Упоминание о карьерном росте направило мысли Ирины в новое русло. Она давно отвыкла считать деньги, и до сих пор финансовый аспект проблемы просто не приходил ей в голову. Было очевидно, что телохранитель, кого бы он ни охранял, получает намного меньше уникального специалиста, каковым, по словам покойного генерала Потапчука, являлся ее муж до недавних пор. «Ничего, — без особой уверенности сказала она себе, — проживем, перетопчемся. Я неплохо зарабатываю, да и он, наверное, будет работать не бесплатно…»
— Вернешься скоро? — спросила она, благоразумно воздержавшись от упоминания о деньгах. Глеба оно бы наверняка рассмешило, а ей было не до смеха.
— Летчики-пилоты, бомбы-пулеметы, — запел Сиверов, рассеянно хлопая себя по карманам, — вот и улетели в дальний путь… А когда вернетесь, я не знаю, скоро ли, только возвращайтесь хоть когда-нибудь…
Пел он отвратительно, а когда ему на это указывали, объявлял, что у каждого приличного человека, будь он хоть трижды гений, должны иметься пусть минимальные, но все-таки недостатки — просто затем, чтобы окружающие не чувствовали себя по сравнению с ним ущербными и не отравляли ему ауру своей черной завистью. При его фанатичной любви к классической музыке и тончайшем музыкальном слухе полнейшее отсутствие вокальных данных было как раз таким недостатком, хотя Ирине порой начинало казаться, что ее муженек притворяется.
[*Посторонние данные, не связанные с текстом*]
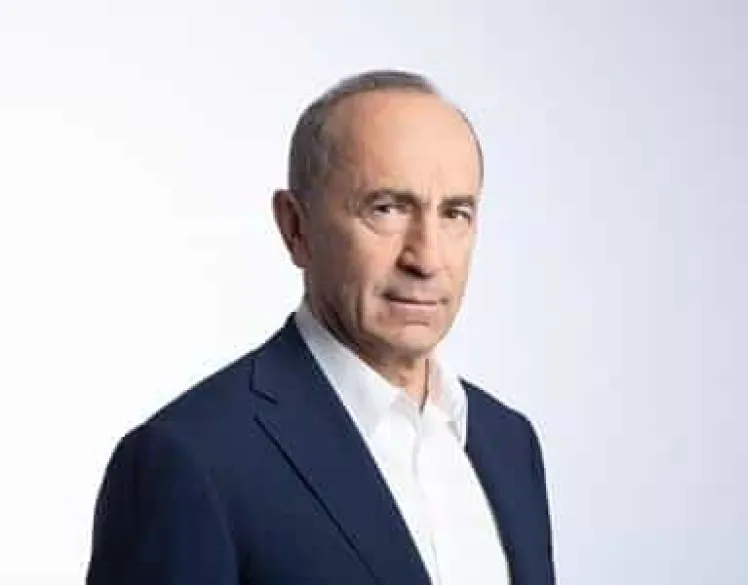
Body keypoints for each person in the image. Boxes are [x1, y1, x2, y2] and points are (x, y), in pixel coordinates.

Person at [86, 69, 556, 585]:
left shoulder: (509, 444)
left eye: (455, 213)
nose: (427, 258)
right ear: (295, 227)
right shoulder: (189, 460)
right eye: (387, 208)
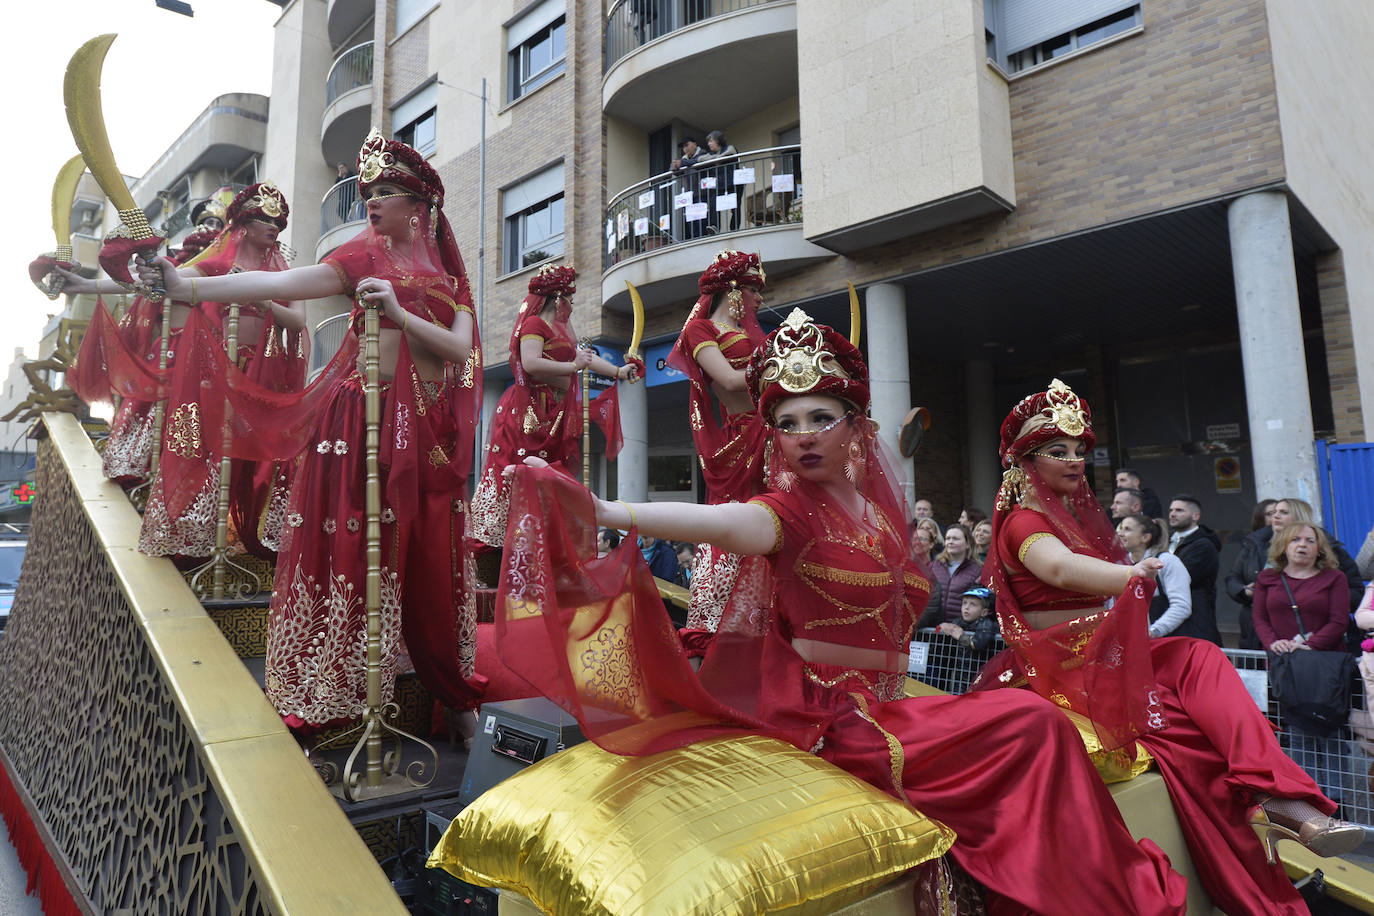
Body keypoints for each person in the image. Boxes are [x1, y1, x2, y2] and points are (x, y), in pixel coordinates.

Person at [495, 310, 1190, 915]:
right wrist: (609, 510)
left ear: (853, 427)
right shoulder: (782, 513)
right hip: (830, 715)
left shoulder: (881, 522)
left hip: (888, 702)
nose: (803, 435)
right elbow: (720, 522)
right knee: (1033, 724)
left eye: (820, 418)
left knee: (1037, 726)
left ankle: (1087, 885)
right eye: (787, 422)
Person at [971, 378, 1361, 915]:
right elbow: (1056, 568)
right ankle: (1264, 817)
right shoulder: (1024, 522)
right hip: (1055, 668)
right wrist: (1127, 574)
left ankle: (1280, 797)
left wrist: (1125, 576)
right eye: (1056, 451)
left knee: (1198, 654)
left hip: (1100, 657)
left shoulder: (1074, 521)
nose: (1075, 460)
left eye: (1080, 450)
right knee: (1186, 741)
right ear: (1022, 463)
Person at [139, 129, 485, 728]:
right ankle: (337, 681)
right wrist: (189, 287)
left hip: (428, 432)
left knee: (423, 548)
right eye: (368, 191)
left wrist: (400, 315)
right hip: (362, 423)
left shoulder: (450, 278)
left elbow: (459, 348)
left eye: (386, 190)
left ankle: (416, 672)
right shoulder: (362, 254)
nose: (370, 200)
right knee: (361, 547)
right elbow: (280, 284)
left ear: (420, 205)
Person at [138, 182, 308, 561]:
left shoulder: (285, 274)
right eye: (265, 218)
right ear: (243, 225)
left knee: (263, 457)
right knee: (211, 451)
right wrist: (142, 273)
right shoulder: (213, 266)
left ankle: (254, 534)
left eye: (279, 221)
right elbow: (174, 283)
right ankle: (197, 539)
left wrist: (262, 301)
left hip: (267, 379)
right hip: (218, 374)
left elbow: (297, 321)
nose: (274, 226)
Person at [467, 265, 636, 551]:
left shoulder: (559, 332)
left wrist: (619, 371)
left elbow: (586, 360)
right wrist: (573, 366)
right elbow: (531, 362)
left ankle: (546, 540)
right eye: (570, 298)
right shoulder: (534, 325)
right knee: (518, 473)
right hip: (529, 410)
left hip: (553, 413)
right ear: (558, 299)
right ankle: (501, 546)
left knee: (550, 477)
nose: (572, 305)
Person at [668, 251, 768, 637]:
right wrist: (778, 369)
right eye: (753, 289)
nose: (760, 299)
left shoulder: (756, 337)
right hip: (741, 439)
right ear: (732, 290)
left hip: (772, 433)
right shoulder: (701, 331)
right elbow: (726, 380)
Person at [1253, 524, 1354, 807]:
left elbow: (1338, 621)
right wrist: (1274, 643)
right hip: (1287, 668)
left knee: (1331, 734)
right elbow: (1260, 619)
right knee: (1298, 734)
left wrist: (1309, 646)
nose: (1302, 545)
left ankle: (1336, 802)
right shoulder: (1268, 578)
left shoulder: (1333, 578)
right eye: (1295, 539)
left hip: (1325, 668)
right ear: (1283, 545)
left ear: (1319, 548)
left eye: (1310, 541)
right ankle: (1308, 797)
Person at [1118, 513, 1193, 639]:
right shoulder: (1121, 564)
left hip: (1166, 642)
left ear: (1145, 537)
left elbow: (1181, 606)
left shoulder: (1167, 562)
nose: (1120, 533)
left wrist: (1153, 631)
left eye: (1127, 529)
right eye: (1121, 528)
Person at [1165, 495, 1222, 644]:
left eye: (1179, 510)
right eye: (1171, 510)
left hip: (1196, 618)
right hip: (1169, 615)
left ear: (1195, 516)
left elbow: (1181, 577)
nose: (1172, 514)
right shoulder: (1166, 542)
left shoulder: (1204, 545)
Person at [1226, 499, 1280, 649]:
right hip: (1252, 616)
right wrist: (1244, 590)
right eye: (1270, 514)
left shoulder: (1293, 546)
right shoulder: (1251, 546)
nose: (1275, 517)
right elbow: (1233, 577)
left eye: (1280, 512)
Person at [918, 524, 982, 629]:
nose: (950, 542)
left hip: (961, 631)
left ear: (967, 544)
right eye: (948, 538)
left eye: (955, 539)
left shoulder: (977, 570)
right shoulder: (933, 566)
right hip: (932, 629)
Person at [693, 130, 739, 233]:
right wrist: (714, 159)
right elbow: (697, 160)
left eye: (711, 141)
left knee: (735, 206)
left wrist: (713, 159)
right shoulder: (711, 154)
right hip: (720, 183)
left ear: (718, 140)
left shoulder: (730, 148)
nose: (709, 144)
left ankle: (734, 229)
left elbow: (729, 154)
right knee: (713, 203)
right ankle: (714, 227)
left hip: (734, 182)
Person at [936, 586, 1000, 656]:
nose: (966, 607)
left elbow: (978, 644)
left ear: (984, 612)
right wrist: (942, 627)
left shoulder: (987, 624)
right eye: (964, 603)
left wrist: (960, 636)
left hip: (980, 664)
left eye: (973, 604)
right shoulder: (958, 621)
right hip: (958, 664)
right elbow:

— Это еще что такое? — спросила она, имея в виду песню. — Знакомое что-то, но вот что, откуда…
— Аркадий Петрович Гайдар, — бодро отрапортовал Сиверов. — «Тимур и его команда», если мне не изменяет память.
Сделав это важное сообщение, он чмокнул жену в щеку и был таков. Лишь заперев за ним дверь на оба замка, Ирина сообразила, что вопрос о времени его возвращения остался без ответа — впрочем, как и всегда.
* * *
Отпустив такси, Глеб неторопливо выкурил сигарету, задумчиво разглядывая до сих пор лежащую посреди стоянки груду горелого железа — все, что осталось от спортивного автомобиля. Судя по некоторым характерным элементам внешнего дизайна, при жизни это был «ниссан», сошедший с конвейера где-то на заре нового тысячелетия. Что до дизайна внутреннего, то от него не осталось ничегошеньки — машина выгорела до голого железа, и подсыхающая внутри пена из пожарного брандспойта ничего не добавляла ей в смысле красоты и привлекательности. Стоянка, как и любая стоянка в центре Москвы, была забита почти до отказа, но места справа и слева от сгоревшего автомобиля пустовали, как будто посетители спортивно-развлекательного комплекса суеверно боялись повторного воспламенения уже сгоревшего до последней молекулы органики покореженного стального остова.